Thank you Bill Van Auken for your article. Many ask for a smoking gun when claims of imperialist conquest are made regarding the Iraqi and “Af-Pak” wars. Van Auken preempts such demands by citing a high-level military source that baldly declares the objectives for the wars. Such information might never see the light of day if not for the WSWS, whose perspective of scientific socialist analysis shreds fabrications like so much wrapping paper.

 

In fact, what we have in the US is the same agenda wrapped in the “change(d)” rhetoric of Obama. The nakedness of the imperialist aims were over-exposed by the Bush administration. Obama was ushered with the aim of defusing anger by his use of lofty, empty euphemisms and outright lies.

 

Thanks for once again making sense of the crises of capitalism and the military adventurism of this parasitic and decrepit capitalist class.

 

Sincerely,

 

Mike
New York, USA
29 October 2009

On “Mass opposition to Ford-UAW concessions contract

 

Wouldn’t you think that after such an instance—an apparent instance of fraud considering the information, that there would be someone with balls enough to motion for an investigation, or the pressing of charges against the leadership?

 

Might not these numbers, and the workers’ reports of voting at the other plants, be enough of a hint of fraud? Who will tolerate these leaders? Their credibility and honesty are now plainly exposed.

 

This is a breakthrough for the workers and for WSWS/SEP.

 

JB
27 October 2009

On “Obama declares US national emergency over H1N1 flu

You have an extraordinary web site, superb contributors, and Tom Eley is one of them. But no one is perfect, and today Tom is wrong on a crucial topic—swine flu and vaccines for it.

 

I’ve written half a dozen articles on this, discussed with experts on my program, have Dr. Viera Schreibner (the most noted vaccine expert) coming on Nov. 4 at 3:00 AM her time to discuss the great dangers.

 

I’m unequivocal. Swine flu is no different from seasonal flu. It’s not the problem. The vaccines are.
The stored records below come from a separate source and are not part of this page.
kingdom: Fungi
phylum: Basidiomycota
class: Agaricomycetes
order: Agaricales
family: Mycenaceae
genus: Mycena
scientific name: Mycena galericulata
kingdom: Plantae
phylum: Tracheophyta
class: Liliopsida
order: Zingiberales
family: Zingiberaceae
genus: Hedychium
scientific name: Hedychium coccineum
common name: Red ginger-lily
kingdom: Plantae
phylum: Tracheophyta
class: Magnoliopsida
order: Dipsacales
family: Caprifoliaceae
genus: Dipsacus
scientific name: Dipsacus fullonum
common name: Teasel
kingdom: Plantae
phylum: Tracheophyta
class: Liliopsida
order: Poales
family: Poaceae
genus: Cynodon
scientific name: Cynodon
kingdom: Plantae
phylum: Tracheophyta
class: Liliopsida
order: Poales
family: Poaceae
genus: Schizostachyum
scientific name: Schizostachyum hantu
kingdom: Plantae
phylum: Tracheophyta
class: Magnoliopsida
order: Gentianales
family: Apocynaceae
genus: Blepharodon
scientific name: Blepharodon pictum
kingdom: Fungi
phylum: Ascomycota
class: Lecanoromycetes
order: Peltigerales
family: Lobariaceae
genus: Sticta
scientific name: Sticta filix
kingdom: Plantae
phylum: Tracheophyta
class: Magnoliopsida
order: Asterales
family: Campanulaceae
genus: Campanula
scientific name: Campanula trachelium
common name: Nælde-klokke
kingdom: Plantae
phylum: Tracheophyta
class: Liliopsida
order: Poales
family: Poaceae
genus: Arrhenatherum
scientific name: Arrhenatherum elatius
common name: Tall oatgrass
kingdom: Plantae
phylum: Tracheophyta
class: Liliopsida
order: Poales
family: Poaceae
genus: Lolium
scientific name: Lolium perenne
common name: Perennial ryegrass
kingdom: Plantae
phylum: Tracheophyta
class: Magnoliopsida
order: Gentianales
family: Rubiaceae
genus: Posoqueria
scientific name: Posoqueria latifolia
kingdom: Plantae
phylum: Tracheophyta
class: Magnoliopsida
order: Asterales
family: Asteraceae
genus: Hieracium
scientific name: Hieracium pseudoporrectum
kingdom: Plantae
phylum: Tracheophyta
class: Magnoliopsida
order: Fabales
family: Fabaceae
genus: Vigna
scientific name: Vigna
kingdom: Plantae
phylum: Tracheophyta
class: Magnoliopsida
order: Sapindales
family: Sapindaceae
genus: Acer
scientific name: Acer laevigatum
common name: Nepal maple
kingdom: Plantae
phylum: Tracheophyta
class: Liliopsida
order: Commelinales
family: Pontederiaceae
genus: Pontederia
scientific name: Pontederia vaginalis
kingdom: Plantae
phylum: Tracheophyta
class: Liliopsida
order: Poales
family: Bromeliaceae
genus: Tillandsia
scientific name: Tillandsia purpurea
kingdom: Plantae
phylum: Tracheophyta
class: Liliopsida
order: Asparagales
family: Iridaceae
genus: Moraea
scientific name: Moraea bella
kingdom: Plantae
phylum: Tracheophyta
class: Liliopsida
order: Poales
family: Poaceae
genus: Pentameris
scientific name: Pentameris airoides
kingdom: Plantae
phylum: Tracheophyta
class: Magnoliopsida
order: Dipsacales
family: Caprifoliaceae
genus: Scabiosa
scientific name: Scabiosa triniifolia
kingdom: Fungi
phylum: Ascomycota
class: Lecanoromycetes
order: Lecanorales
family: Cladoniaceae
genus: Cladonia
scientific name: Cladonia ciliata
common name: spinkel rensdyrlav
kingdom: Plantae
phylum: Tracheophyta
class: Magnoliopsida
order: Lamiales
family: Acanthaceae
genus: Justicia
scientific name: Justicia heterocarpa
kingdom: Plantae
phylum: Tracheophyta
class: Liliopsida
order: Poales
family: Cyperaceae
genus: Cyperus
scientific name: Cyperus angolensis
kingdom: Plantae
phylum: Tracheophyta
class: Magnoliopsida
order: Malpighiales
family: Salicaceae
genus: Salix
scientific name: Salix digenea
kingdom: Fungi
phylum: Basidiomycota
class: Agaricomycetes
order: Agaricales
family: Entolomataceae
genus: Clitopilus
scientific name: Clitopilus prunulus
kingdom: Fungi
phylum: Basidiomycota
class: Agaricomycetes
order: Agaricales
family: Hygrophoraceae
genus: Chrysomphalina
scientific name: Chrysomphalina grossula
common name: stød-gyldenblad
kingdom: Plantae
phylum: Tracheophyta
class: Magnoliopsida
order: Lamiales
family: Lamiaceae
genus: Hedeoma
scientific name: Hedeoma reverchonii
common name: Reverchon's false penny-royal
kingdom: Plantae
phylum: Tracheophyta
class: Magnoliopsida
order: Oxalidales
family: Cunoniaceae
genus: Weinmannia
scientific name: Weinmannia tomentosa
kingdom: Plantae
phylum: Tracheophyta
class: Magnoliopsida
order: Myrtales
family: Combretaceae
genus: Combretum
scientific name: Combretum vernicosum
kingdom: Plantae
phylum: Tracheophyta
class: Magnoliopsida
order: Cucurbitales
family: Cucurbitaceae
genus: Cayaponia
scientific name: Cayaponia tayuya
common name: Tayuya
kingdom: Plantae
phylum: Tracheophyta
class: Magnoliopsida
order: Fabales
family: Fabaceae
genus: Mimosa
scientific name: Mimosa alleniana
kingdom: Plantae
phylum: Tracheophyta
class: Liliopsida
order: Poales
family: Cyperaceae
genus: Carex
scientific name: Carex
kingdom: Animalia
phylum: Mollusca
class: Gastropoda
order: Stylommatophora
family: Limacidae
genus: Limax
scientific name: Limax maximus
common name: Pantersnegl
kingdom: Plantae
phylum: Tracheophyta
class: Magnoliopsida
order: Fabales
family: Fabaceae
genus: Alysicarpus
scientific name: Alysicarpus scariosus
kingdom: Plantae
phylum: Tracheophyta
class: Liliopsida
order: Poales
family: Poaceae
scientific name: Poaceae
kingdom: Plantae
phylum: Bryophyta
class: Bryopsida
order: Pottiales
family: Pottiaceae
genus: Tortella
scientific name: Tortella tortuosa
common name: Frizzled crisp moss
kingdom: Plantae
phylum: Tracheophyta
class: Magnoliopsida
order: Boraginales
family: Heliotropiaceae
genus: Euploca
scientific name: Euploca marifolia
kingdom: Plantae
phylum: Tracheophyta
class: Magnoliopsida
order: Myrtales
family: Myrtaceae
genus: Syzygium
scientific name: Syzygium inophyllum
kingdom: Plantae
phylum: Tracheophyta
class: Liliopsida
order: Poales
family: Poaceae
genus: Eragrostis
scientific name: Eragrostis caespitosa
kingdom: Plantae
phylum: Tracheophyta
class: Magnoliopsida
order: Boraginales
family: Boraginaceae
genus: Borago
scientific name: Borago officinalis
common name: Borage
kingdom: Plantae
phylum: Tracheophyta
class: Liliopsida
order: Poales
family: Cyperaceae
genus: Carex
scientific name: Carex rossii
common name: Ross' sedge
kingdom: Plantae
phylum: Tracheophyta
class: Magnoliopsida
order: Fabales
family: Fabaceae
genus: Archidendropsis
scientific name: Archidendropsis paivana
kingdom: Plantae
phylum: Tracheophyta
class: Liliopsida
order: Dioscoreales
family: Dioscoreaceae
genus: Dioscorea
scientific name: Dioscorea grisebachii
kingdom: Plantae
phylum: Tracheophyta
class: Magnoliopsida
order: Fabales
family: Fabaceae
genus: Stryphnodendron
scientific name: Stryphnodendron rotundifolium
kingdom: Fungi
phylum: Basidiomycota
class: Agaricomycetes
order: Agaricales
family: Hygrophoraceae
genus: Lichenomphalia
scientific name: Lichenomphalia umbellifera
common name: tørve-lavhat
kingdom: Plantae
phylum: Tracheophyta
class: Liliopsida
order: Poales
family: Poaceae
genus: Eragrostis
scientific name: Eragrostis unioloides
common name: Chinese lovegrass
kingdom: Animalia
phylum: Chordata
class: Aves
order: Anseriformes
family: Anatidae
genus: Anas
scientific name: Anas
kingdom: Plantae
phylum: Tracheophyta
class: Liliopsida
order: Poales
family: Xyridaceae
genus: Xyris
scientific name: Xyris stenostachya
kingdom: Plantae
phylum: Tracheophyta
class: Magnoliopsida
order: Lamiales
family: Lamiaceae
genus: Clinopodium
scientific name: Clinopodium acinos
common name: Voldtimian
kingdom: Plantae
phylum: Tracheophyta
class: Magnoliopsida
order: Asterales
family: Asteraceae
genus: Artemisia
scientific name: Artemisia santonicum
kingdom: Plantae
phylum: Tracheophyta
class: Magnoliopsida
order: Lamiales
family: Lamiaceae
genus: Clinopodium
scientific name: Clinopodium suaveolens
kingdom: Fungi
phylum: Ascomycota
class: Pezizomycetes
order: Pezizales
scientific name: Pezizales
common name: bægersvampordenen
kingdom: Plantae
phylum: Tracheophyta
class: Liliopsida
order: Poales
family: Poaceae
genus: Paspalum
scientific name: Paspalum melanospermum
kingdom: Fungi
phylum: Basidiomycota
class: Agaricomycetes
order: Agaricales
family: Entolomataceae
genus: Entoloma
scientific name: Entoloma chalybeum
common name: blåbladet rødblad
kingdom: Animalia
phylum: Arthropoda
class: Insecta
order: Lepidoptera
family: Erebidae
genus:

They’re bioweapons designed to cause mass illnesses and deaths.

 

Stephen L
Illinois, USA
26 October 2009

 

On “US formally requests extradition of filmmaker Roman Polanski

 

You write, “[I]t is extraordinary to note the lengths to which US authorities have gone to apprehend a 76-year-old filmmaker wanted on 30-year-old charges, charges that the victim in the case, no less, has asked be dropped. Meanwhile, war criminals and corporate looters walk the streets of Washington and New York without a care in the world.”

 

I have read with great interest the WSWS take on the Polanski intrigue, agreeing for the most part with the line(s) of argument taken by staff members. The paragraph above, however, is a travesty. The insinuation in the first sentence is that age, time and distance (from possible criminal activity) should be motivating factors in our extending sympathy for Roman Polanski. The problem is: Who will allow distance, age, time and other extenuating circumstances for the murderous figures of our age…those people without a care in the world?

 

Nathan J
Budapest, Hungary
27 October 2009

On “The sordid coalition pursuing filmmaker Roman Polanski

 

Thank you for your principled and articulate defence of Roman Polanski. The first intelligent thing I’ve read on the subject.

James

28 October 2009

On “Israel, the United States and international law

 

Just wanted to say that this was an excellent article on the two faced nature of US politics and its attitude toward international law. The obvious hypocrisy is astounding.